I know Smurf (Kevin) used to rent them and I believe he still does.  I can try to get you his number if you want.  There was also a place in calabash (across from Frenchman's Reef I believe) that was renting scooters this year.  Or you can wait until you get there and ask the caretaker to arrange for scooter rental.  A lot of things in treasure beach are done through the staff at your rental - everyone knows someone who will get you what you are looking for.
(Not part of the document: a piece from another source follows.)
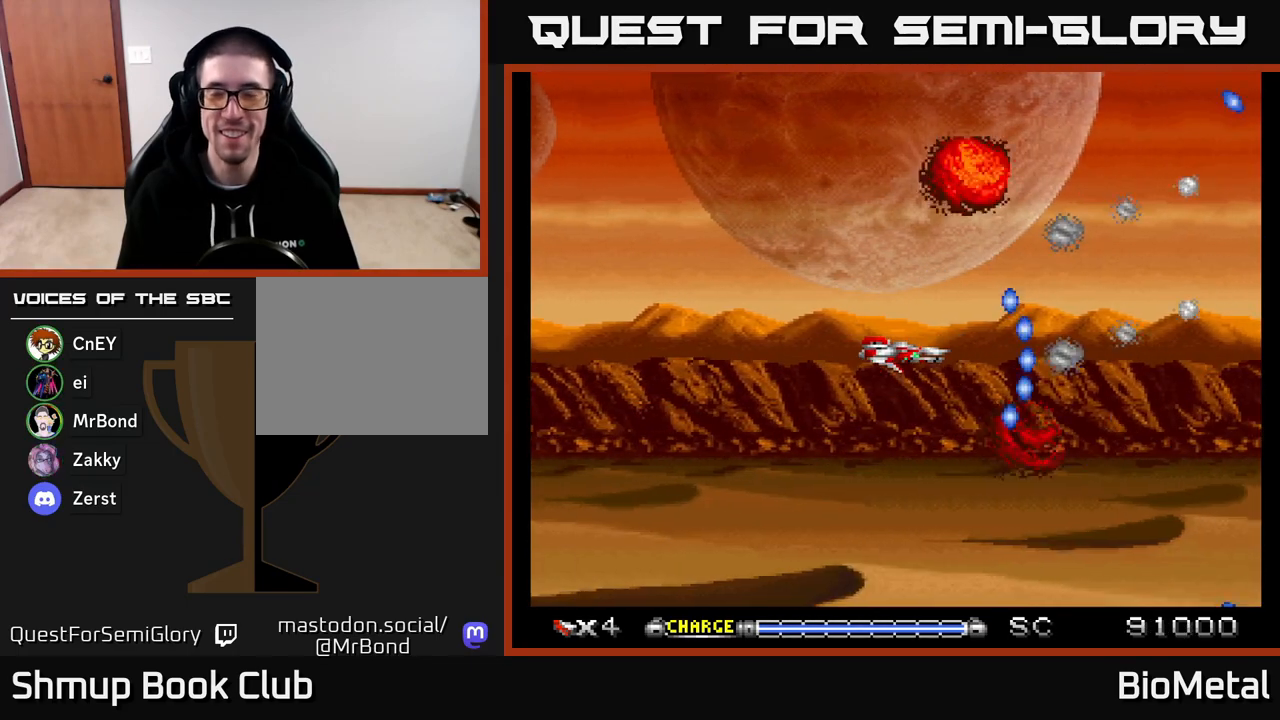
{"buttons": ["A"], "right_stick": "center", "events": []}
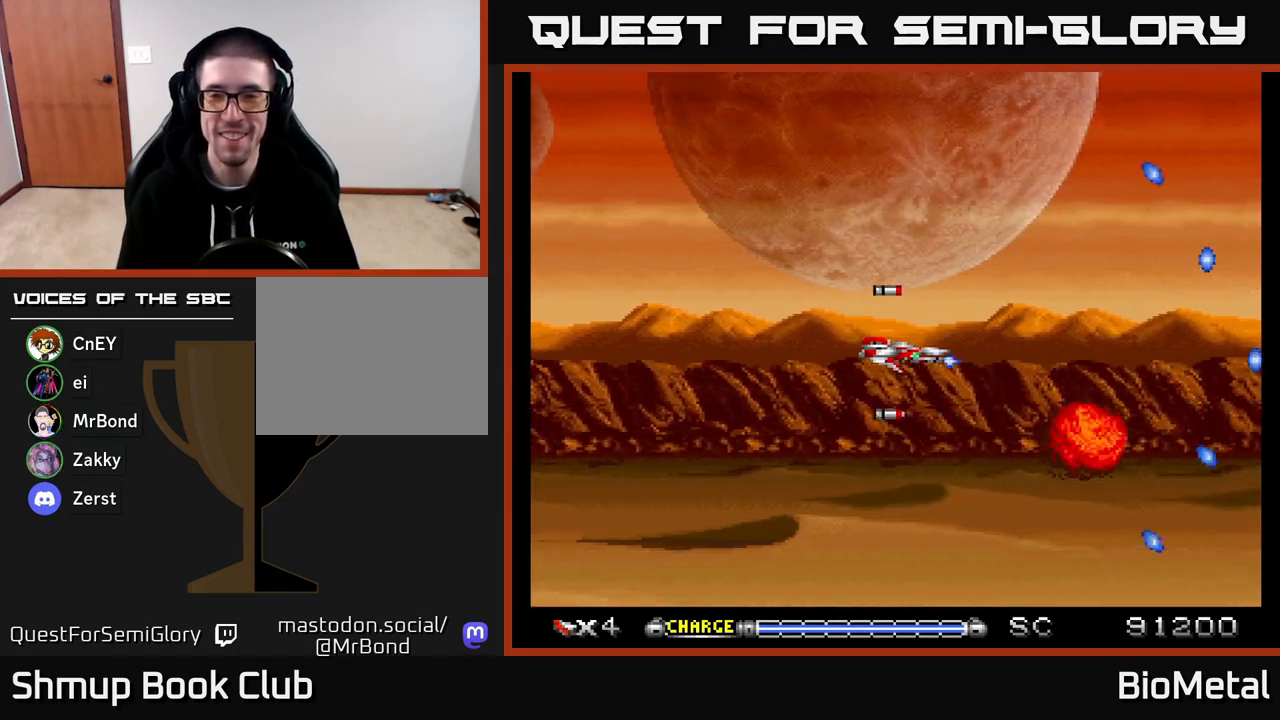
{"buttons": ["A"], "right_stick": "center", "events": []}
I also just found Man Made Mopeds listed in Trip Advisor - https://www.tripadvisor.com/Attracti...h_Jamaica.html - this could be the place I saw.

----------


## ohliz

I rent from Kevin/Smurf every time. He will make a deal for 3 days or more that would be right at your budget I think - $35/day but 40 if you only take 1-2 days and perhaps somewhat seasonal.  He has several very new bikes - of the 3 of us 2 got those and one got one of the older ones (which I have actually had on previous trips).  They are 150s, I think?  I'd ask for one of the new ones, specifically. They will deliver to you and pick up too, included in price. This is a tour, you can see rental price listed at the end: http://treasuretoursjamaica.com/tour...scooter-tours/

Yellow is older one, burgundy are newer:





Besides riding around TB to the various beaches (including Great Bay), it's also a nice ride up to Lover's Leap. Lots of signs now that Jake's took it over (and google maps works great too, if you don't have a local sim you can download for offline use).

----------


## McLaren

Thanks Rumgouhl and Ohliz for the info.  Those were the 2 places I was able to get a bit of info on.   Thanks for the pics.  The number I found for smufs is 876-965-0126.  I also found a number for Madman.  I have to hook up with our care taker a week before our arrival in TB and will try and make arrangements then.  I'm guessing that's plenty of time to get the ball rolling.  I know It probably appears I'm over thinking a bit, but just wanted to be able to have transportation waiting for me as we're only in TB for 3 days and would like to hit the ground running.  A lot of new things for us to check out.  Again, 'big ups' for sharing, very much appreciated.   Kelly

----------